映画、本、音楽、お出かけ、思ったことなどズラズラ書き連ねています。

才能溢れるホームレス『路上のソリスト』

2009年06月28日 | 映画&本&音楽&TV
土曜日に都内へでかけたのは、iPodの修理が第一であったけど、第二の目的は映画『路上のソリスト』を観るため。

関東では日比谷シャンテだけの公開。

(コラムの読者から贈られたチェロを弾く=楽器はなんでも得意だが音楽に目覚めたのはチェロから=幼少時代、学校で借りられるのは人気のないチェロだけ)

弦の足りないバイオリンを弾くホームレスの男性をコラムのネタにしたLAタイムズの記者スティーヴが、その後も何かにつけ関わっていきます。
ホームレスの男性、ナサニエルはジュリアードに在籍したこともあるが、統合失調症に苦しみ、現在は路上生活をしている。
狭いアパートにいると、いるはずのない他者の声が頭の中に響き渡り、ヘトヘトに疲れ果ててしまうのです。

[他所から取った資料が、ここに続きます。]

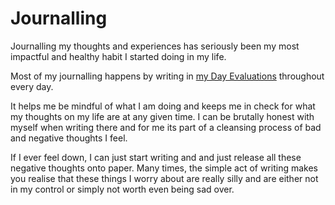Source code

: # Journalling

Journalling my thoughts and experiences has seriously been my most impactful and healthy habit I started doing in my life.

Most of my journalling happens by writing in [my Day Evaluations][1] throughout every day. 

It helps me be mindful of what I am doing and keeps me in check for what my thoughts on my life are at any given time. I can be brutally honest with myself when writing there and for me its part of a cleansing process of bad and negative thoughts I feel.

If I ever feel down, I can just start writing and and just release all these negative thoughts onto paper. Many times, the simple act of writing makes you realise that these things I worry about are really silly and are either not in my control or simply not worth even being sad over.

[1]:	https://medium.com/@NikitaVoloboev/day-evaluations-5706f31c9c5e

街の中にいると雑多な音にかき消されて気が紛れるのか、アパートを借りようというスティーヴの言葉にも首を縦にふらない。

なんだか私の耳鳴りに似ているなぁ。(静かな部屋にいると耳鳴りが特に気になるんですよ)

良かれと思ってしたこともナサニエルにとって良いこととは限らない。却って迷惑になってしまうことも。

ホームレスを支援する団体にいる男性は、スティーヴが「こうしたらどうだろう」とか「こうするべきだ」と言うたびに「それは彼(ナサニエル)が望んだことか?」と聞きます。

そうではないんですね。
スティーヴ、あるいは私たち大多数の人間たちのモノサシで判断しているんです。

でも、私に言わせたら「そこまでするのは親切を通り越してるよ」と。
アメリカ人はあなたはあなた、私は私という考えじゃなかったの?

う~ん、人間ベーシックな部分というのは、あまり大きな違いがないのかな。

少し優しい目でスティーヴを見てあげるなら、やはりナサニエルの才能を惜しんだということでしょうか。
原作はスティーヴ・ロペス。実話でございます。